Photo by Emily Tobey
From the author of the nationwide best seller Dept. of Speculation—one of the New York Times Book Review's Ten Best Books of the Year—comes a shimmering tour de force about a family, and a nation, in crisis.
Lizzie Benson slid into her job as a librarian without a traditional degree. But this gives her a vantage point from which to practice her other calling: she is a fake shrink. For years she has tended to her God-haunted mother and her recovering addict brother. They have both stabilized for the moment, but Lizzie has little chance to spend her new free time with husband and son before her old mentor, Sylvia Liller, makes a proposal. She's become famous for her prescient podcast, Hell and High Water, and wants to hire Lizzie to answer the mail she receives: from left-wingers worried about climate change and right-wingers worried about the decline of western civilization. As Lizzie dives into this polarized world, she begins to wonder what it means to keep tending your own garden once you've seen the flames beyond its walls. When her brother becomes a father and Sylvia a recluse, Lizzie is forced to address the limits of her own experience—but still she tries to save everyone, using everything she's learned about empathy and despair, conscience and collusion, from her years of wandering the library stacks . . . And all the while the voices of the city keep floating in—funny, disturbing, and increasingly mad.

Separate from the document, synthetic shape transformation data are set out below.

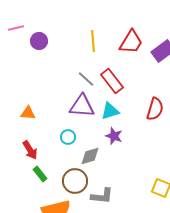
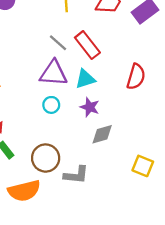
cyan circle: (68, 137) -> (51, 105), moved
gray diamond: (90, 156) -> (102, 134), moved

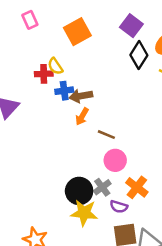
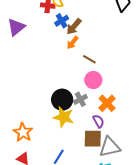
blue cross: (64, 91) -> (62, 21), turned -32
brown arrow: (81, 96) -> (74, 27), turned -48
purple semicircle: (119, 207) -> (98, 121), moved, turned -144

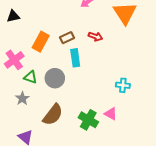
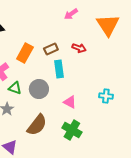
pink triangle: (111, 114) -> (70, 102), moved

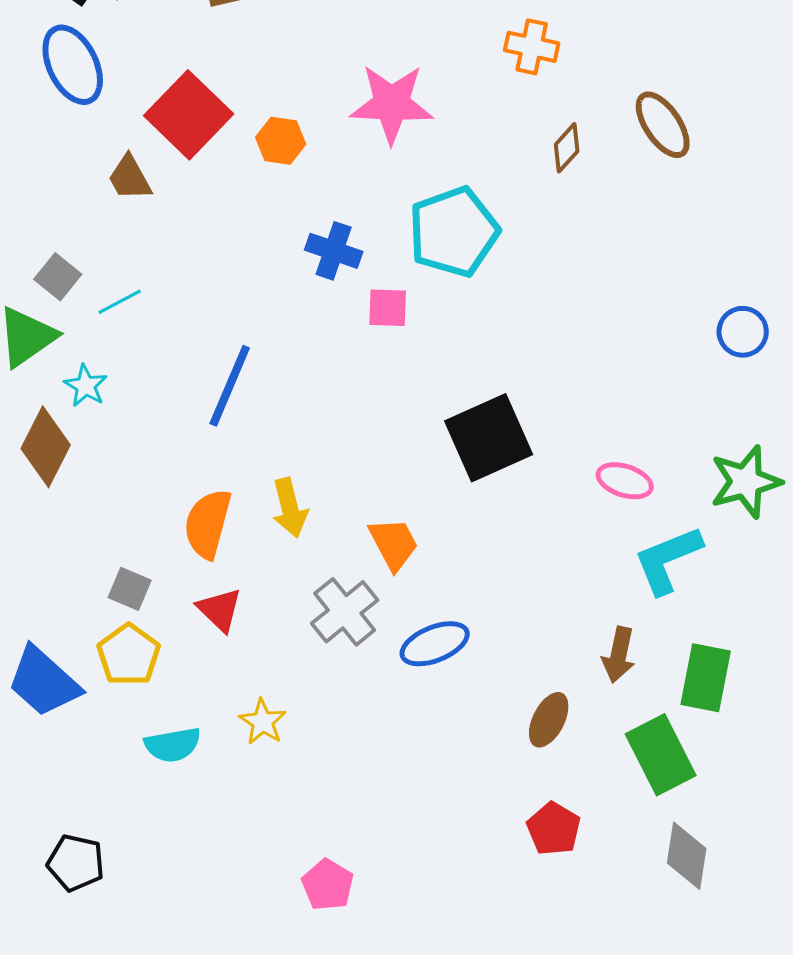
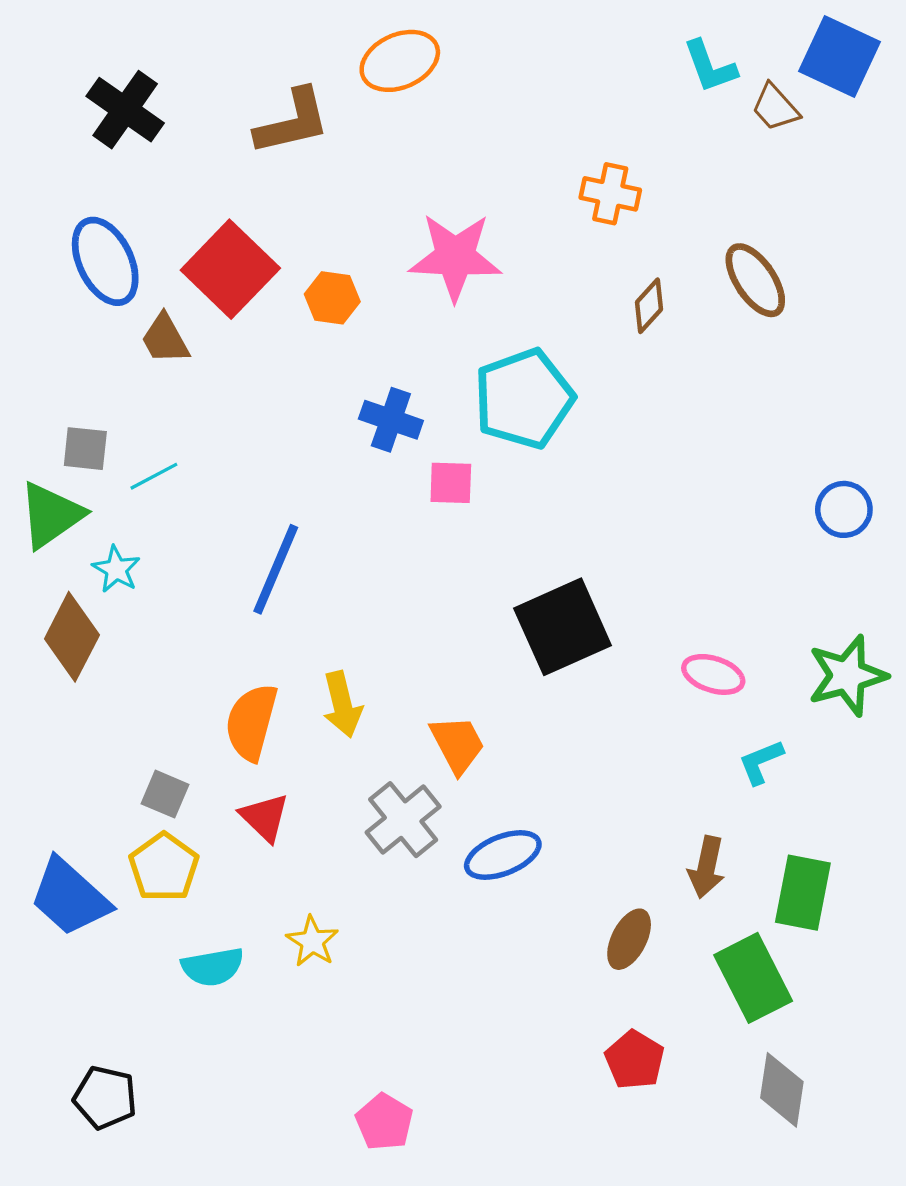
blue ellipse: (73, 65) -> (105, 261), moved
gray square: (58, 277) -> (85, 449), turned -33
cyan L-shape: (668, 560) -> (761, 762), size x0.6

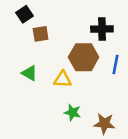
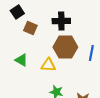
black cross: (102, 29) -> (61, 21), moved
brown square: (41, 34) -> (30, 28), turned 32

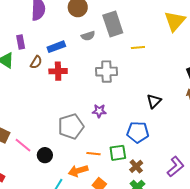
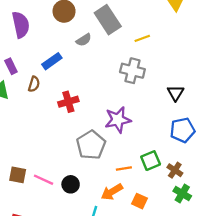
red cross: (58, 71) -> (68, 102), moved
gray cross: (106, 72) -> (132, 71), moved, turned 30
purple star: (99, 111) -> (118, 120), size x1.6
blue pentagon: (138, 132) -> (182, 130), moved

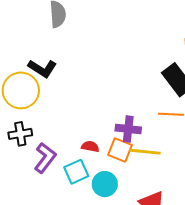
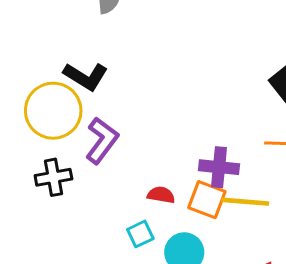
purple L-shape: (45, 158) -> (102, 140), moved
cyan square: (76, 172) -> (140, 234), size x0.7

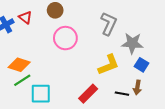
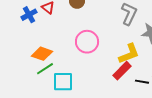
pink circle: (65, 38) -> (87, 42), moved
red rectangle: (88, 94) -> (122, 71), moved

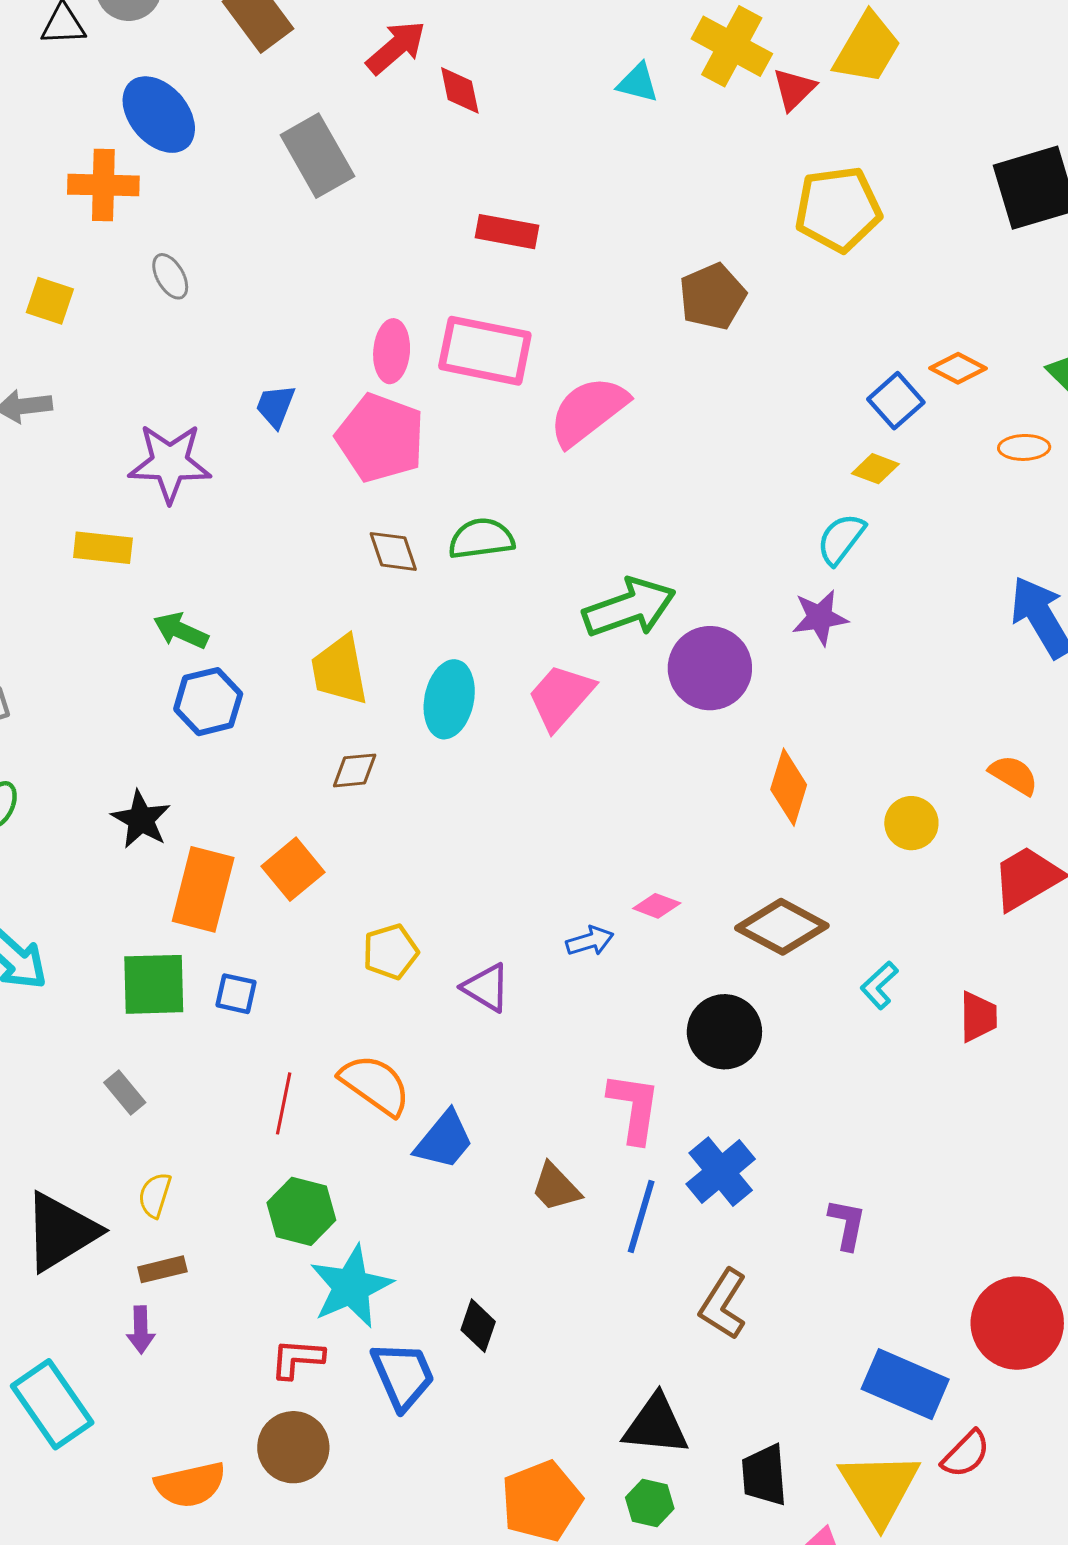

Jenny Offill is the author of the novels Last Things (a New York Times Notable Book of the Year and a finalist for the L.A. Times First Book Award), and Dept. of Speculation, which was shortlisted for the Folio Prize, the Pen Faulkner Award and the International Dublin Award. She lives in upstate New York and teaches at Syracuse University and in the low residency program at Queens University.
Nate DiMeo is the creator of the acclaimed podcast The Memory Palace. He was the artist in residence at The Metropolitan Museum of New York. He was a finalist for the Thurber Prize in American Humor for co-writing Pawnee: The Greatest Town in America, while pretending to be Leslie Knope. He lives down the street.